Before alerting the public at large, X-Force works with the vendor to understand the vulnerability and provides detailed information about the flaw, proof-of-concept and exploit code, and any special testing instructions, said Ingevaldson. “The X-Force is also available to test the effectiveness of the patch developed,” he said. “[Usually], X-Force will issue an advisory to the general public after 30 days, recommending the specific action set forth by the vendor.”

In addition, if a highly transmittable worm or virus is emerging, X-Force members analyze the malware to figure out how damaging it could be if left to roam, then decide how to neutralize it.
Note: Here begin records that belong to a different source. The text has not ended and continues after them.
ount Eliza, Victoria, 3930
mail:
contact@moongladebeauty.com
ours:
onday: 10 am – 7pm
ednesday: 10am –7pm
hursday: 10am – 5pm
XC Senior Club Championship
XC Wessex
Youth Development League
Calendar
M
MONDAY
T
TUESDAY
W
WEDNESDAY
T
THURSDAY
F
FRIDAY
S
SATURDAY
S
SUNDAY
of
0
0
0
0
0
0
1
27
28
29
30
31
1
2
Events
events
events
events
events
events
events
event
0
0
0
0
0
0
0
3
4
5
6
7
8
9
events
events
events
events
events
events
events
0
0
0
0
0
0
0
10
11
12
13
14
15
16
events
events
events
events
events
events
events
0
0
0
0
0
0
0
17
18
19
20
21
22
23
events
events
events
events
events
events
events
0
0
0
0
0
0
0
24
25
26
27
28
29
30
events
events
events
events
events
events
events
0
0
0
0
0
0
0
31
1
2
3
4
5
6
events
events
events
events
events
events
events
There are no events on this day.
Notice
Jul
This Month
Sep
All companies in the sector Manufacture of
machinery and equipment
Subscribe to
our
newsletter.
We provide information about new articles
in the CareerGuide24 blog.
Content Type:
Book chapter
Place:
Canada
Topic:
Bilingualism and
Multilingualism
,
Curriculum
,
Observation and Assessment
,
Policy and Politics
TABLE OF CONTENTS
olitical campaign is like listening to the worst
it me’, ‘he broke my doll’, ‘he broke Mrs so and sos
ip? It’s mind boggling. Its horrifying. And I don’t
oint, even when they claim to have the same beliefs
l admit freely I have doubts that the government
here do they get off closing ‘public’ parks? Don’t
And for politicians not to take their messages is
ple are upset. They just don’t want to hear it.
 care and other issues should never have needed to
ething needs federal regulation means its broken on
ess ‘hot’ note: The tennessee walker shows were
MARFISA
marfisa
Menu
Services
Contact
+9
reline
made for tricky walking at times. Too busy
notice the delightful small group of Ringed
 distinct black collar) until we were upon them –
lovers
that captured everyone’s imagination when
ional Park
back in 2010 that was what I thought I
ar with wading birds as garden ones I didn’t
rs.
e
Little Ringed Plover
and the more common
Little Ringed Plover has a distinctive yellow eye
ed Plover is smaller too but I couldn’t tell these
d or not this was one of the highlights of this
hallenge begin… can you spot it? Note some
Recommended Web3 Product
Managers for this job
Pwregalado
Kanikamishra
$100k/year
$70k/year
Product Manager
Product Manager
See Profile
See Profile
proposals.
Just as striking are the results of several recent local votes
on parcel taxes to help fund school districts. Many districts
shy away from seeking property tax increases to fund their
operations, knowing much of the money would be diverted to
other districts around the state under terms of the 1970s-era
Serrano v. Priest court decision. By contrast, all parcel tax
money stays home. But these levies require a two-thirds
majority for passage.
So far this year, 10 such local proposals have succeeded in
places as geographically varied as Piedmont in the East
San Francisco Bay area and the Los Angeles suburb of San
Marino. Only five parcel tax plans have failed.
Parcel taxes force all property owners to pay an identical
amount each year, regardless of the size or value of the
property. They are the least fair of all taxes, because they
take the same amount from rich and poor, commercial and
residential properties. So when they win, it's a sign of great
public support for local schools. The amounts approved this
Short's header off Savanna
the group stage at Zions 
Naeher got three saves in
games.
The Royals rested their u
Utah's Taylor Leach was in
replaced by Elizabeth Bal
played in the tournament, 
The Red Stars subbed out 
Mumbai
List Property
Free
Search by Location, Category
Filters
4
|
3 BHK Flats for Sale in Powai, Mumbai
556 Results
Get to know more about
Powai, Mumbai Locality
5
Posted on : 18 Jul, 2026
ISS subsequently releases this data through an automatic, self-installing product update for its clients.

The group also works with national entities, such as Information Technology-Information Sharing and Coordination (IT-ISAC), the U.S. Department of Homeland Security and Carnegie Mellon’s Computer Emergency Response Team (CERT).

Join the Team

The organization, which has about 150 employees, maintains two Security Operation Centers in the United States, plus one each in Padova, Italy; Tokyo; Rio de Janeiro, Brazil; and Brussels, Belgium. Although some security companies have hired — or have been founded by — “reformed” hackers, this is not one of ISS’ hiring practices, according to Ingevaldson.

“We do not hire hackers. I think it’s a really interesting business plan to go into the government or a bank and say you’ve hired a bunch of ex-hackers who will handle their security now,” he said. “People think hackers are the only ones who can do this stuff. They’re not. Our guys are athletes. They really know what they’re doing.”

For example, X-Force recently hired a former Intel engineer — someone who had worked on chip architecture and compilers — as part of the team, Ingevaldson told the E-Commerce Times.

“Developers are trained to build things. Security people are trained to destroy them,” he said.

Perks and Pain

For any tech-savvy person, the main perk of working at X-Force or a similar security threat center seems obvious: access to high-end equipment in an atmosphere that encourages creative thinking. But drawbacks exist as well, primarily in the form of emergency phone calls at inconvenient hours of the day and night.

“All of us are on call basically all the time,” Ingevaldson said. “It’s certainly not an easy job.”

Even when there is no emergency, X-Force monitors the “global threat landscape for any unusual activity, and analyzes that information to understand exactly what is happening and what it means for ISS customers,” he added.

Between 1998 and 2002, X-Force represented “53 percent of all high-risk vulnerabilities discovered by commercial research entities,” he said, adding that this is three times more than any other similar group.

Getting Tougher

In today’s security climate, the team’s job is not about to get easier. A growing number of hackers are pursuing profit, not glory, and are therefore not bragging about their technological conquests. Instead, they are keeping their discoveries secret in hopes of exploiting them for financial gain.

“The real black-hat hackers have really kept quiet for the past few months,” Ingevaldson confirmed. “I think the [hacker] community is driven by the fact there’s a real paycheck out there.”

Despite increased security awareness among consumers and businesses, risks still abound. For example, X-Force members recently were able to download 300,000 credit card numbers and related information from one e-commerce client, look up life insurance policies at an insurance company, and display a wealth of patient information — including MRIs — for one hospital client, according to Ingevaldson.

“We feel every time we find a vulnerability … we’re effectively removing a tool from a hacker’s toolbox,” he said. “It’s very much an arms race. Our Web sites are targeted constantly. It’s just the cost of doing business.”

Despite this ongoing threat, organizations like ISS, enterprises and government groups that are quick to fix and prevent security holes, and developers anxious to eliminate — or at least drastically reduce — security concerns continue to make the world a safer place to surf. “I do plenty of buying on the Internet,” Ingevaldson said. “I think credit card companies have done a good job of removing some of the risks.”